Getting the sum (even at 500m scale) will probably take a few moments…even with the infrastructure of Google at work.
# reduce collection
sokorea_sol = viirs.map(get_sokorea_sol)
# get lists
nested_list = sokorea_sol.reduceColumns(ee.Reducer.toList(2), ['date','SOL']).values().get(0)
# convert to dataframe
soldf = pd.DataFrame(nested_list.getInfo(), columns=['date','SOL'])
soldf['date'] = pd.to_datetime(soldf['date'])
soldf = soldf.set_index('date')
Let’s get a look at nighttime lights for South Korea (we’ll look at the median for our entire time period for visualization purposes…)
koreaMap2 = geemap.Map()
koreaMap2.centerObject(sokorea, zoom=7)
koreaMap2.add_basemap("SATELLITE")
koreaMap2.addLayer(sokorea, {}, "South Korea")
koreaMap2.addLayer(viirs.select('avg_rad').median(), {'min':0,'max':10}, "VIIRS 2014-2020 mean")

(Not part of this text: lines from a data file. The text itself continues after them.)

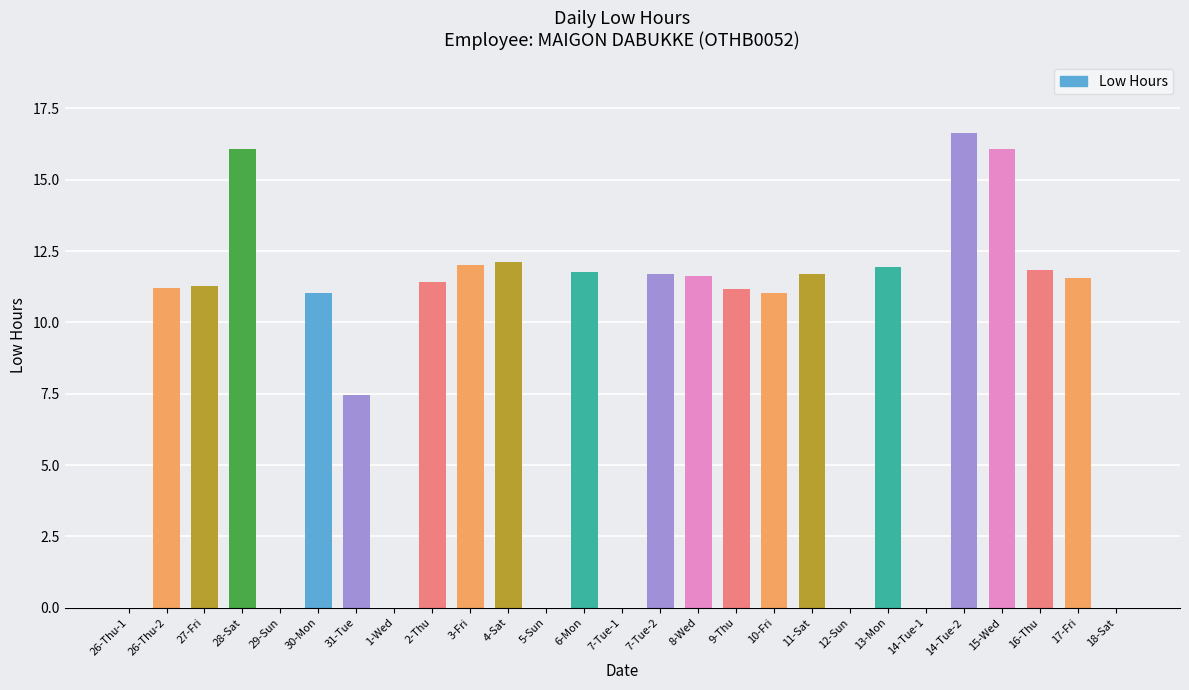

The chart shows a value of 12.0 at 3-Fri. True or false?

True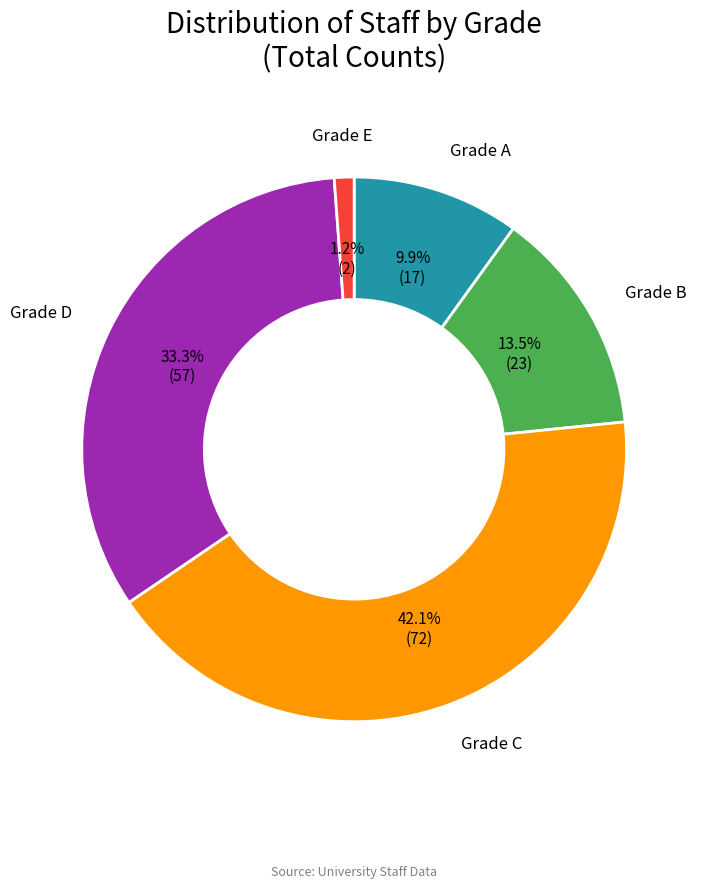

What is the total percentage of Grade A and Grade E?

11.1%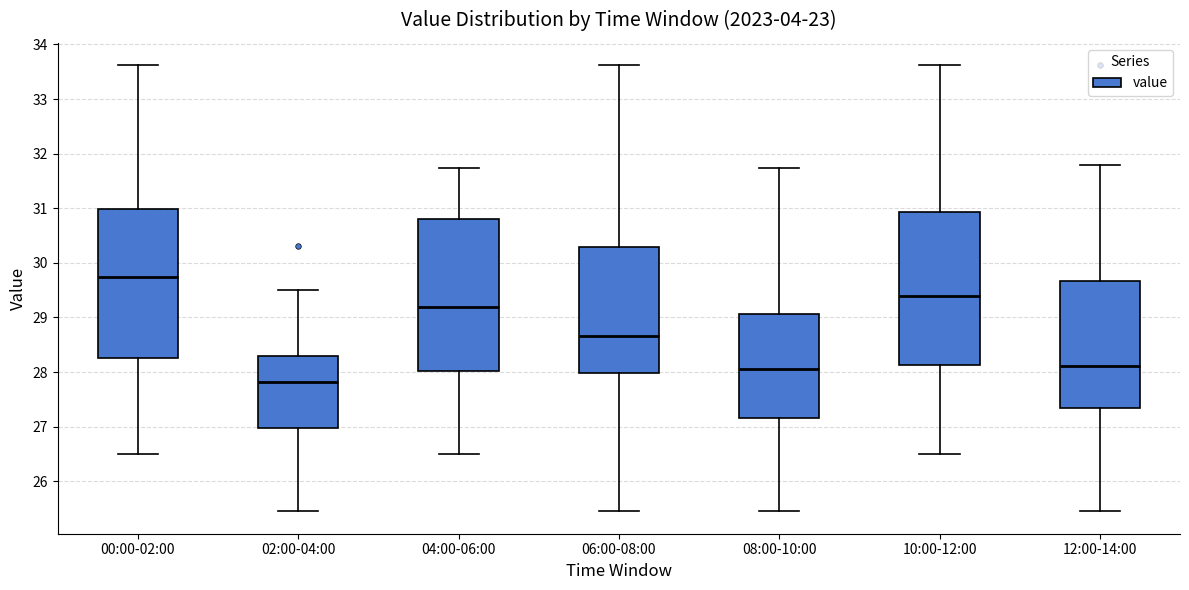

Where does the upper whisker of the box for 06:00-08:00 end on the y-axis? The values are not printed on the chart, so give them approximately, as read against the axis.

33.6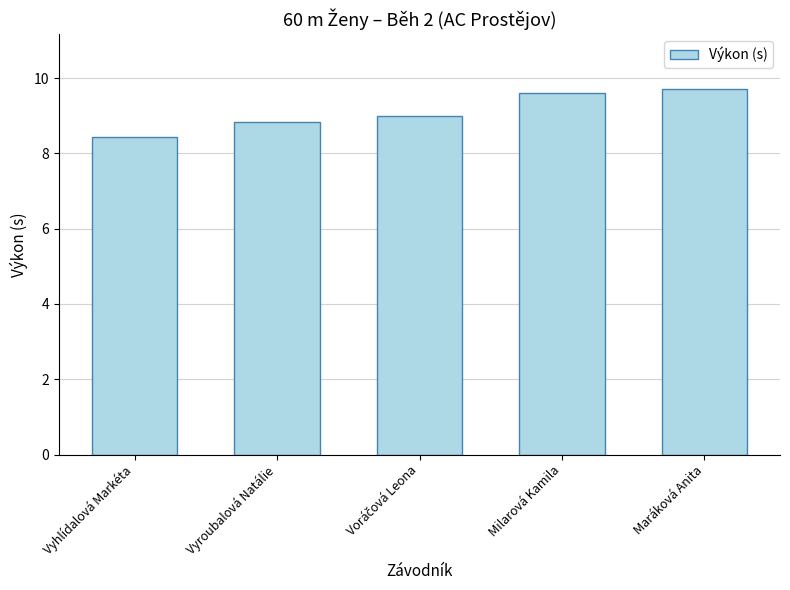

Between Vyroubalová Natálie and Vyhlídalová Markéta, which is larger?

Vyroubalová Natálie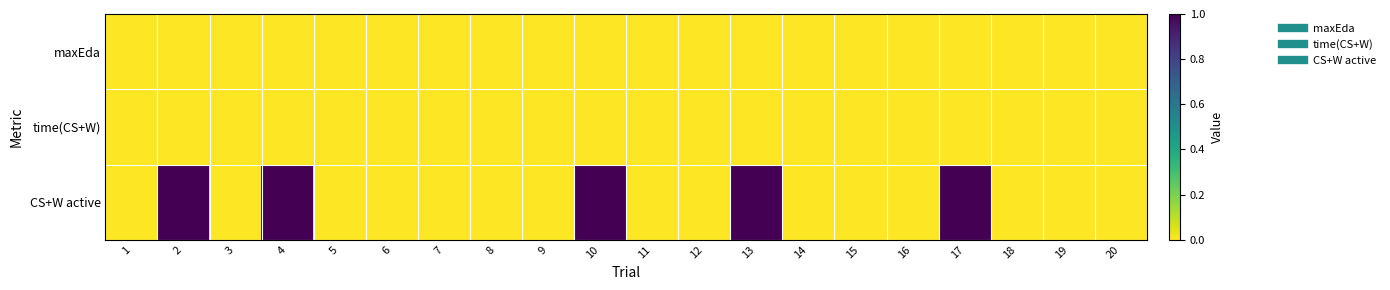

Reading right to left, transcribe all the data shown in this chart.

maxEda: 20=0	19=0	18=0	17=0	16=0	15=0	14=0	13=0	12=0	11=0	10=0	9=0	8=0	7=0	6=0	5=0	4=0	3=0	2=0	1=0
time(CS+W): 20=0	19=0	18=0	17=0	16=0	15=0	14=0	13=0	12=0	11=0	10=0	9=0	8=0	7=0	6=0	5=0	4=0	3=0	2=0	1=0
CS+W active: 20=0	19=0	18=0	17=1	16=0	15=0	14=0	13=1	12=0	11=0	10=1	9=0	8=0	7=0	6=0	5=0	4=1	3=0	2=1	1=0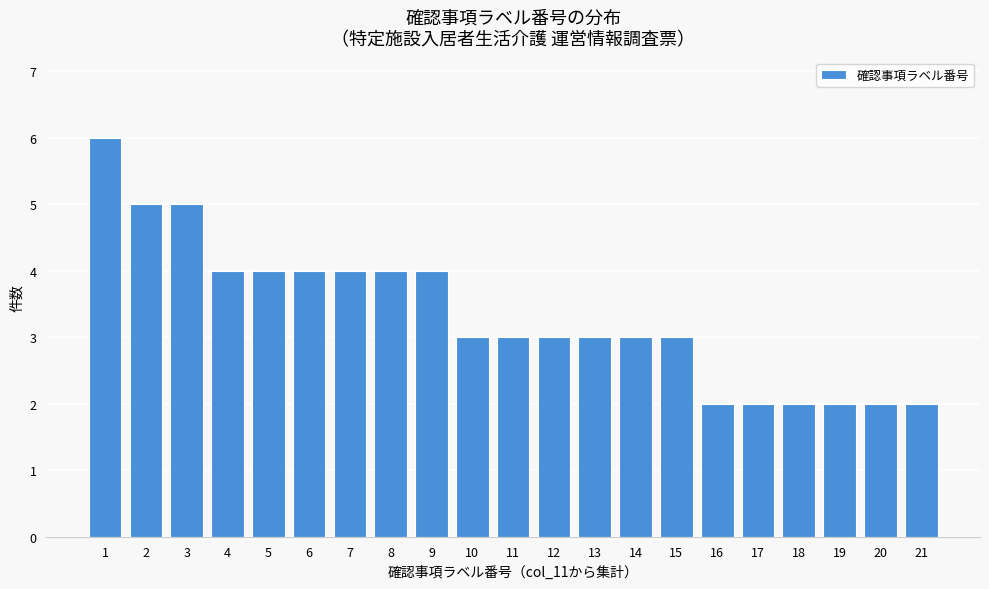

Reading left to right, extract all data points from this chart.

6	5	5	4	4	4	4	4	4	3	3	3	3	3	3	2	2	2	2	2	2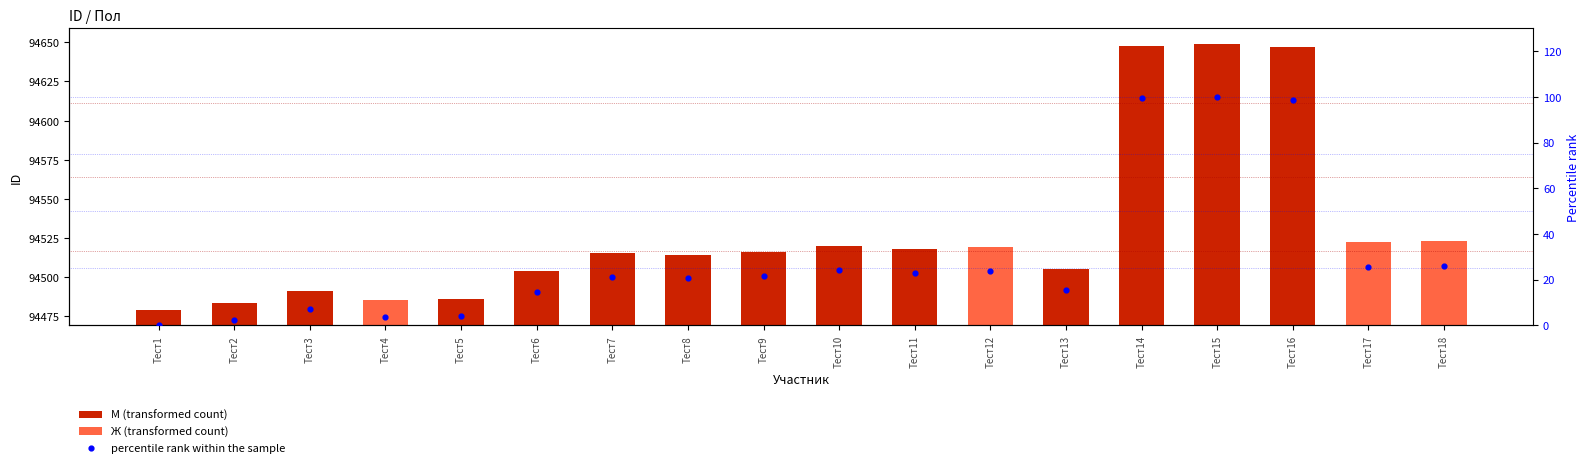

Approximately how many times larger is the value at Тест4 compared to Тест18?

1.0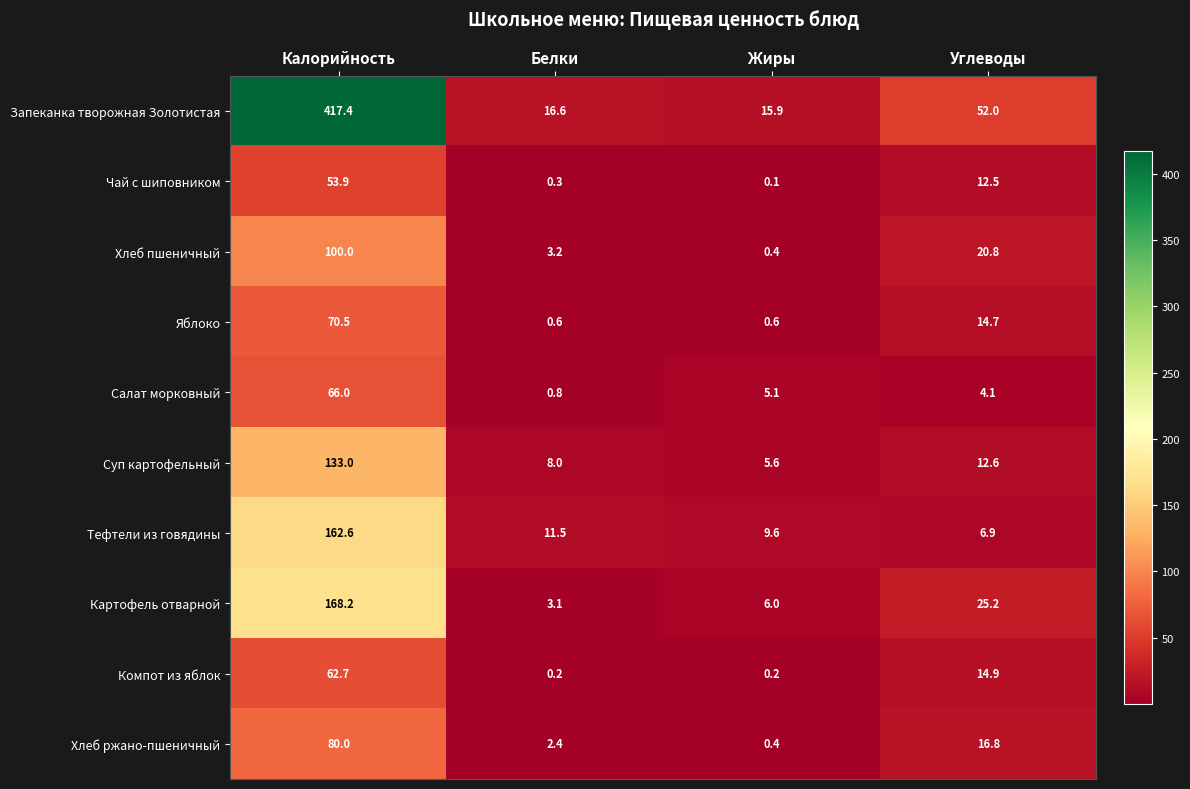

Is it true that Суп картофельный equals 13.7 at Белки?

False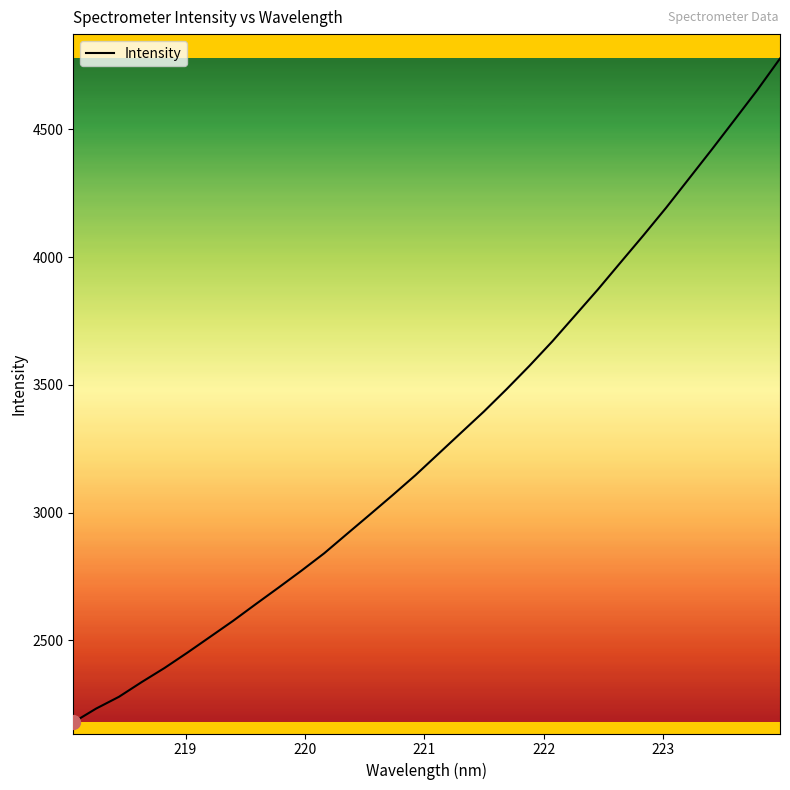

What is the smallest value displayed?

2179.7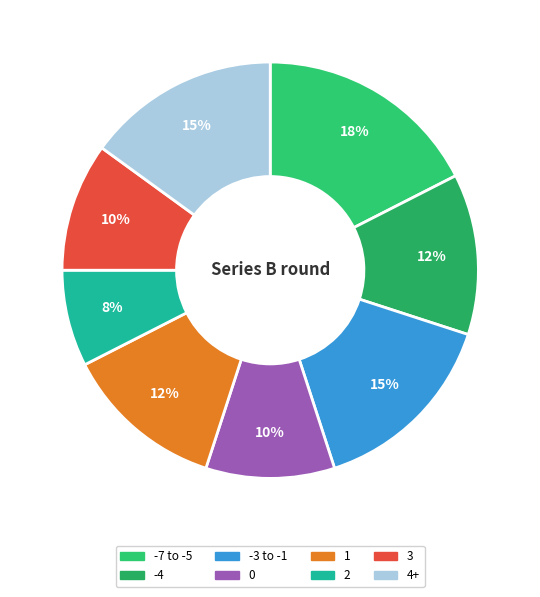

How many segments does this pie chart have?

8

koreaMap2.addLayerControl()
koreaMap2
fig, ax = plt.subplots(figsize=(15,7))
sns.lineplot(data=soldf, ax=ax)
ax.set_ylabel('SOL',fontsize=20)
ax.set_xlabel('Date',fontsize=20)
ax.set_title('Monthly Sum Of Lights (SOL) for South Korea (Jan 2014 to May 2020)',fontsize=20);
Is the drop in 2020 an indication of lower activity or is it following a cycle? Further time series analysis, such as autocorrelation, leveraging historical data will be needed. It’s also worth considering a metric rather than SOL and perhaps scaling our data against area or disaggregating according to urban vs rural, etc.
On your own: could you use what we learned with Conditional operations (10 min) to split the data into separate “high” and “low” radiance time series to potential assess time series in both groups?
fig, ax = plt.subplots(figsize=(15,7))
window=12
sns.lineplot(data=soldf.rolling(window).mean(), ax=ax)
ax.set_ylabel('SOL',fontsize=20)
ax.set_xlabel('Date',fontsize=20)
ax.set_title(f'Monthly SOL ({window} moving avg.) for South Korea (Jan 2014 to May 2020)',fontsize=20);
Smoothing out our time series, we see quite an upward trend. What is interesting is we do not see a dramatic drop in 2020 in our aggregated metric. We’ve talked about cleaning and scaling data – and that’s something we’d probably want to do here before drawing strong inferences, but again getting data from a series of raster files to a dataframe you can plot and analze is just the start!